Den Satz "Das Auto ist schlecht zu reparieren" kann man (semantisch) nicht auf die gleiche Weise transformieren.  Man kann zwar sagen: "Das Auto ist schlecht repariert worden" (in diesem Fall ist "schlecht" ein Adverb), aber der Satz hat eine andere Bedeutung (die Reparatur wurde schlampig durchgeführt).   Für "schwer zu reparieren" gilt im Prinzip das gleiche.

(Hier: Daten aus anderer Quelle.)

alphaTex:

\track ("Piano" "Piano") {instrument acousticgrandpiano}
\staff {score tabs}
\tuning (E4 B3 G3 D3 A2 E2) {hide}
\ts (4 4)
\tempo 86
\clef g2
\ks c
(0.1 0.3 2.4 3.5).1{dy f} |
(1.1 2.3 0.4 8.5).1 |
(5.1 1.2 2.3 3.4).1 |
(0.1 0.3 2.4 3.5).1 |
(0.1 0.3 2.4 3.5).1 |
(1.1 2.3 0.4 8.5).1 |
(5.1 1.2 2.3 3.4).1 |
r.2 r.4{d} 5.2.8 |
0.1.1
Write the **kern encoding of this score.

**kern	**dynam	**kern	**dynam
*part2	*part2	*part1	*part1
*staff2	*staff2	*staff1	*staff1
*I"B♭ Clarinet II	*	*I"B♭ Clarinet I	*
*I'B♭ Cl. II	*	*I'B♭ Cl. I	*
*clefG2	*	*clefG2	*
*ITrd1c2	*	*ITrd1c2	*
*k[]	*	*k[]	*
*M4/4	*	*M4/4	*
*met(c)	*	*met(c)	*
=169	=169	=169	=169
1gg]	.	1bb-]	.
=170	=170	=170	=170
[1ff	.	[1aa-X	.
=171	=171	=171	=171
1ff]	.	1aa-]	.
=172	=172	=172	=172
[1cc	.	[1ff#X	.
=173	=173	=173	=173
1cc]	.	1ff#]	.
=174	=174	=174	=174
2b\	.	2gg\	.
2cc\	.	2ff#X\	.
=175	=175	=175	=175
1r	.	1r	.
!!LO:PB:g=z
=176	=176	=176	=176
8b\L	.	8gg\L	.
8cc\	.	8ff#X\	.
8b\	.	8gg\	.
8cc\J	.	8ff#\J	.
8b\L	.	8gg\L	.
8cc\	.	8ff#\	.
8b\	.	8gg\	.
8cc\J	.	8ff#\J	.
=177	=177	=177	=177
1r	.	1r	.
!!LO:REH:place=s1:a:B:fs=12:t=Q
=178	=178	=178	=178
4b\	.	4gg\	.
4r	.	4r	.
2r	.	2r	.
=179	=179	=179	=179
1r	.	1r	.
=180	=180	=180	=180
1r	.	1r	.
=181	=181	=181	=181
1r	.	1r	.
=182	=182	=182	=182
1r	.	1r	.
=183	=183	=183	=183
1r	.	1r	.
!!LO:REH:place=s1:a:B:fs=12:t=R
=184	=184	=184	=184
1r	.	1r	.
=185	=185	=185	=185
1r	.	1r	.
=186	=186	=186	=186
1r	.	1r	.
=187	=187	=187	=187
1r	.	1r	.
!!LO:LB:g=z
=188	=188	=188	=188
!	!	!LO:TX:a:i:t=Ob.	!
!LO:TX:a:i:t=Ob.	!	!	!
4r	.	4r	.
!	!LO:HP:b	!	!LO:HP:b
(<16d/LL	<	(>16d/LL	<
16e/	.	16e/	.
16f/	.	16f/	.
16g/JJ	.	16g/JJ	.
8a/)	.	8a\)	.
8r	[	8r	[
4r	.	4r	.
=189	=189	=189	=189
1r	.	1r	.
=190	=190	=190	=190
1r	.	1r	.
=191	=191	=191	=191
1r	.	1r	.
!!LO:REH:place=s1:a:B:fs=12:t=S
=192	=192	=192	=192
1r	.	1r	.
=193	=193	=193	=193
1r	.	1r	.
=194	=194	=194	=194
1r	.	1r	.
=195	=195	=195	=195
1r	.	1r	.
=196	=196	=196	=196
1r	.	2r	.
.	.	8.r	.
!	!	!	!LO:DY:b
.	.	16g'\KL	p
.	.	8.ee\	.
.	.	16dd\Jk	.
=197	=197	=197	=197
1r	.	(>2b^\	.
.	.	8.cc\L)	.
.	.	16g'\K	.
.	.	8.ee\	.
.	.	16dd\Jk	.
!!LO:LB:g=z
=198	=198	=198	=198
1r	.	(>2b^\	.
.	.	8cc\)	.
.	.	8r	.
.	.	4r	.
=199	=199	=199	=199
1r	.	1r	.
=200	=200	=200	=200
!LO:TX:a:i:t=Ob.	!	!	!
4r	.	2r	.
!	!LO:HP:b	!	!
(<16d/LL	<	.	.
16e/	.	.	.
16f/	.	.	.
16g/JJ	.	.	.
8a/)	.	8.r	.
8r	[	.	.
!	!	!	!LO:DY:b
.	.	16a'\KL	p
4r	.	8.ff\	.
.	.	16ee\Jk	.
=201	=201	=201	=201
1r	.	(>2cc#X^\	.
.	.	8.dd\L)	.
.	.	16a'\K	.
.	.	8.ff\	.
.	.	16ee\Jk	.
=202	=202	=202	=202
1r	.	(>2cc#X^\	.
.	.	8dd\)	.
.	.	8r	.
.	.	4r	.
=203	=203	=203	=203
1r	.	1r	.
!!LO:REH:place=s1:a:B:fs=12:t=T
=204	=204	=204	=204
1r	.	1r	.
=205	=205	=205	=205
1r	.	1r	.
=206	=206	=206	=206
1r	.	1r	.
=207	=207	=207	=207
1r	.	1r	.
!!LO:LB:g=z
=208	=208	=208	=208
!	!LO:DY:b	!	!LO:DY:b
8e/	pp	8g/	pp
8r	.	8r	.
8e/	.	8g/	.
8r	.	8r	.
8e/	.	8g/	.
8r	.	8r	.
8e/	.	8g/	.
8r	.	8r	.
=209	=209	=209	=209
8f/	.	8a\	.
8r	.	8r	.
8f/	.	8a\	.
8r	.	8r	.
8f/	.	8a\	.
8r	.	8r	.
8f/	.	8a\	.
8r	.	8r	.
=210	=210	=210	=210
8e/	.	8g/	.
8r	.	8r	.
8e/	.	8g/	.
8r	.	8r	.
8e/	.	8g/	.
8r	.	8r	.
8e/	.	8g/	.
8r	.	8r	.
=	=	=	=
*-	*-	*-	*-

Daher meine Vermutung, dass "schlecht" bzw. "schwer" in "schlecht/schwer zu reparieren" synaktisch etwas anderes ist (kein Adverb) als "schnell" in "schnell zu reparieren" (Adverb).


----------



## Perseas

Demiurg said:


> Man kann den Satz "Das Auto ist schnell zu reparieren" transformieren in "Das Auto ist schnell repariert worden" (nachdem das Auto repariert worden ist ).  *In beiden Fällen ist "schnell" ein Adverb, was wohl niemand hier bezweifelt.*
> 
> 
> Den Satz "Das Auto ist schlecht zu reparieren" kann man (semantisch) nicht auf die gleiche Weise transformieren.  Man kann zwar sagen: "Das Auto ist schlecht repariert worden" (in diesem Fall ist "schlecht" ein Adverb), aber der Satz hat eine andere Bedeutung (die Reparatur wurde schlampig durchgeführt).   Für "schwer zu reparieren" gilt im Prinzip das gleiche.
> 
> *Daher meine Vermutung, dass "schlecht" bzw. "schwer" in "schlecht/schwer zu reparieren" synaktisch etwas anderes ist (kein Adverb) als "schnell" in "schnell zu reparieren" (Adverb).*


Ich bin nicht sicher, ob es sich bei der OP-Phrase um ein Adverb oder ein Adjektiv handelt, aber ich dachte, dass es bei dem syntaktischen Muster "NP + ist + X + zu+Infinitiv", ist X *immer* dasselbe, d.h. immer ein Adjektiv oder immer ein Adverb. Also lässt sich seine syntaktische Eigenschaft von seiner Bedeutung bestimmen.


----------